There had only been one man in the county who could come close to matching him—a lawyer named Mr. Bainbridge. But he had died some years before I was born. Shot to death when he got caught cheating at cards in Vicksburg one night, Farley told me.
He lived in another town in the county, a lawyer who had a bad reputation for not accounting to his clients regarding their bills. This is something that I overheard my daddy and cousin say one time when they didn’t know I was listening. He was a gambler who would try to win money at anything, whether dominoes, cards, checkers or anything you could bet money on.
Now Dr. Henry wasn’t a gambler but a reliable man of great character, my cousin had said. But when he played checkers, he was fierce. One Saturday afternoon Dr. Henry and Mr. Bainbridge sat down for twenty-one game match where the man who won eleven was the winner. The gazebo had a crowd of over fifty people watching as Dr. Henry took the match, 11-7.
It was only a week later that Mr. Bainbridge went gambling in Vicksburg. Some say he was trying to recover his checkers losses.
No passengers got on or off during the brief stop, but the driver dropped off some deliveries. The bus station in Cotton City wasn’t much bigger than the on
e in Flora.
I thought maybe I should ask the bus driver if I should get my suitcase out, since I would be getting off soon. My mother had said that I should ask him as soon as I got to Cotton City to let me off at Trek Mayfield’s mailbox. But I had forgotten about getting the luggage until I saw him pull out a package. Now he would have to get less than two miles down the road and open that big side compartment again.
“Excuse me, ma’am.” She didn’t say anything, just grunted some. “Excuse me, ma’am.” I nudged her shoulder and she just grunted some more. Just then the Yeah Boy reached across the aisle and whacked her arm with the back of his hand. A big whack, too. The straw-haired lady lunged forward in her seat like she had been hit with a mallet.
“Wha—whas goin’—are we there? We in Clarksdale?”
Yeah Boy looked at me and said, “That cough medicine made her a little drowsy, I imagine.” He stuck his finger inside his shirt and scratched his stomach.
“I’m sorry, ma’am, but I got to tell the driver something. I’m sorry I got you up,” I said.
“Oh, don’t you worry a nickel’s worth, hon’. You jus’ go right ahead.” She got up and stood in the aisle rubbing her arm. She gave Yeah Boy a nasty stare.
“Thank you,” I said.
I scooted down the steps and was able to get to the driver before he had closed the compartment. “Excuse me, Mr. Riley.” His name was printed on his nametag. “My mother and daddy said to ask you if I could get off at Trek Mayfield’s mailbox just outta town.”

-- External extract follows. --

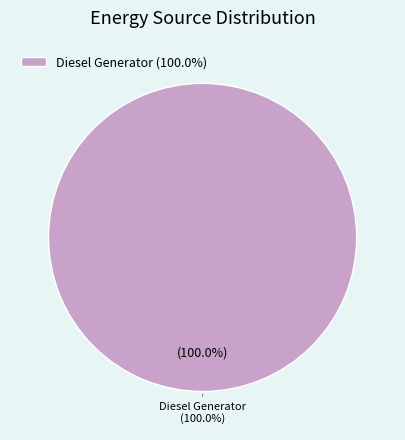

Is there any slice that represents more than half of the pie?

Yes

“Well, I think that’ll be okay, son.”
“The reason I’m tellin’ you now is because I thought you might want to get my suitcase out now. So you wouldn’t have to do it two times in jus’ a few minutes.”
“Well, that’s a good idea. I appreciate that, little buddy. Let’s see, you gotta a claim check? You haven’t lost it, have you?”
I dug down in my pocket and found it among my pocket knife and the change I had gotten from breaking one of my dollar bills. It was pretty crushed and rumpled, but you could still read the numbers.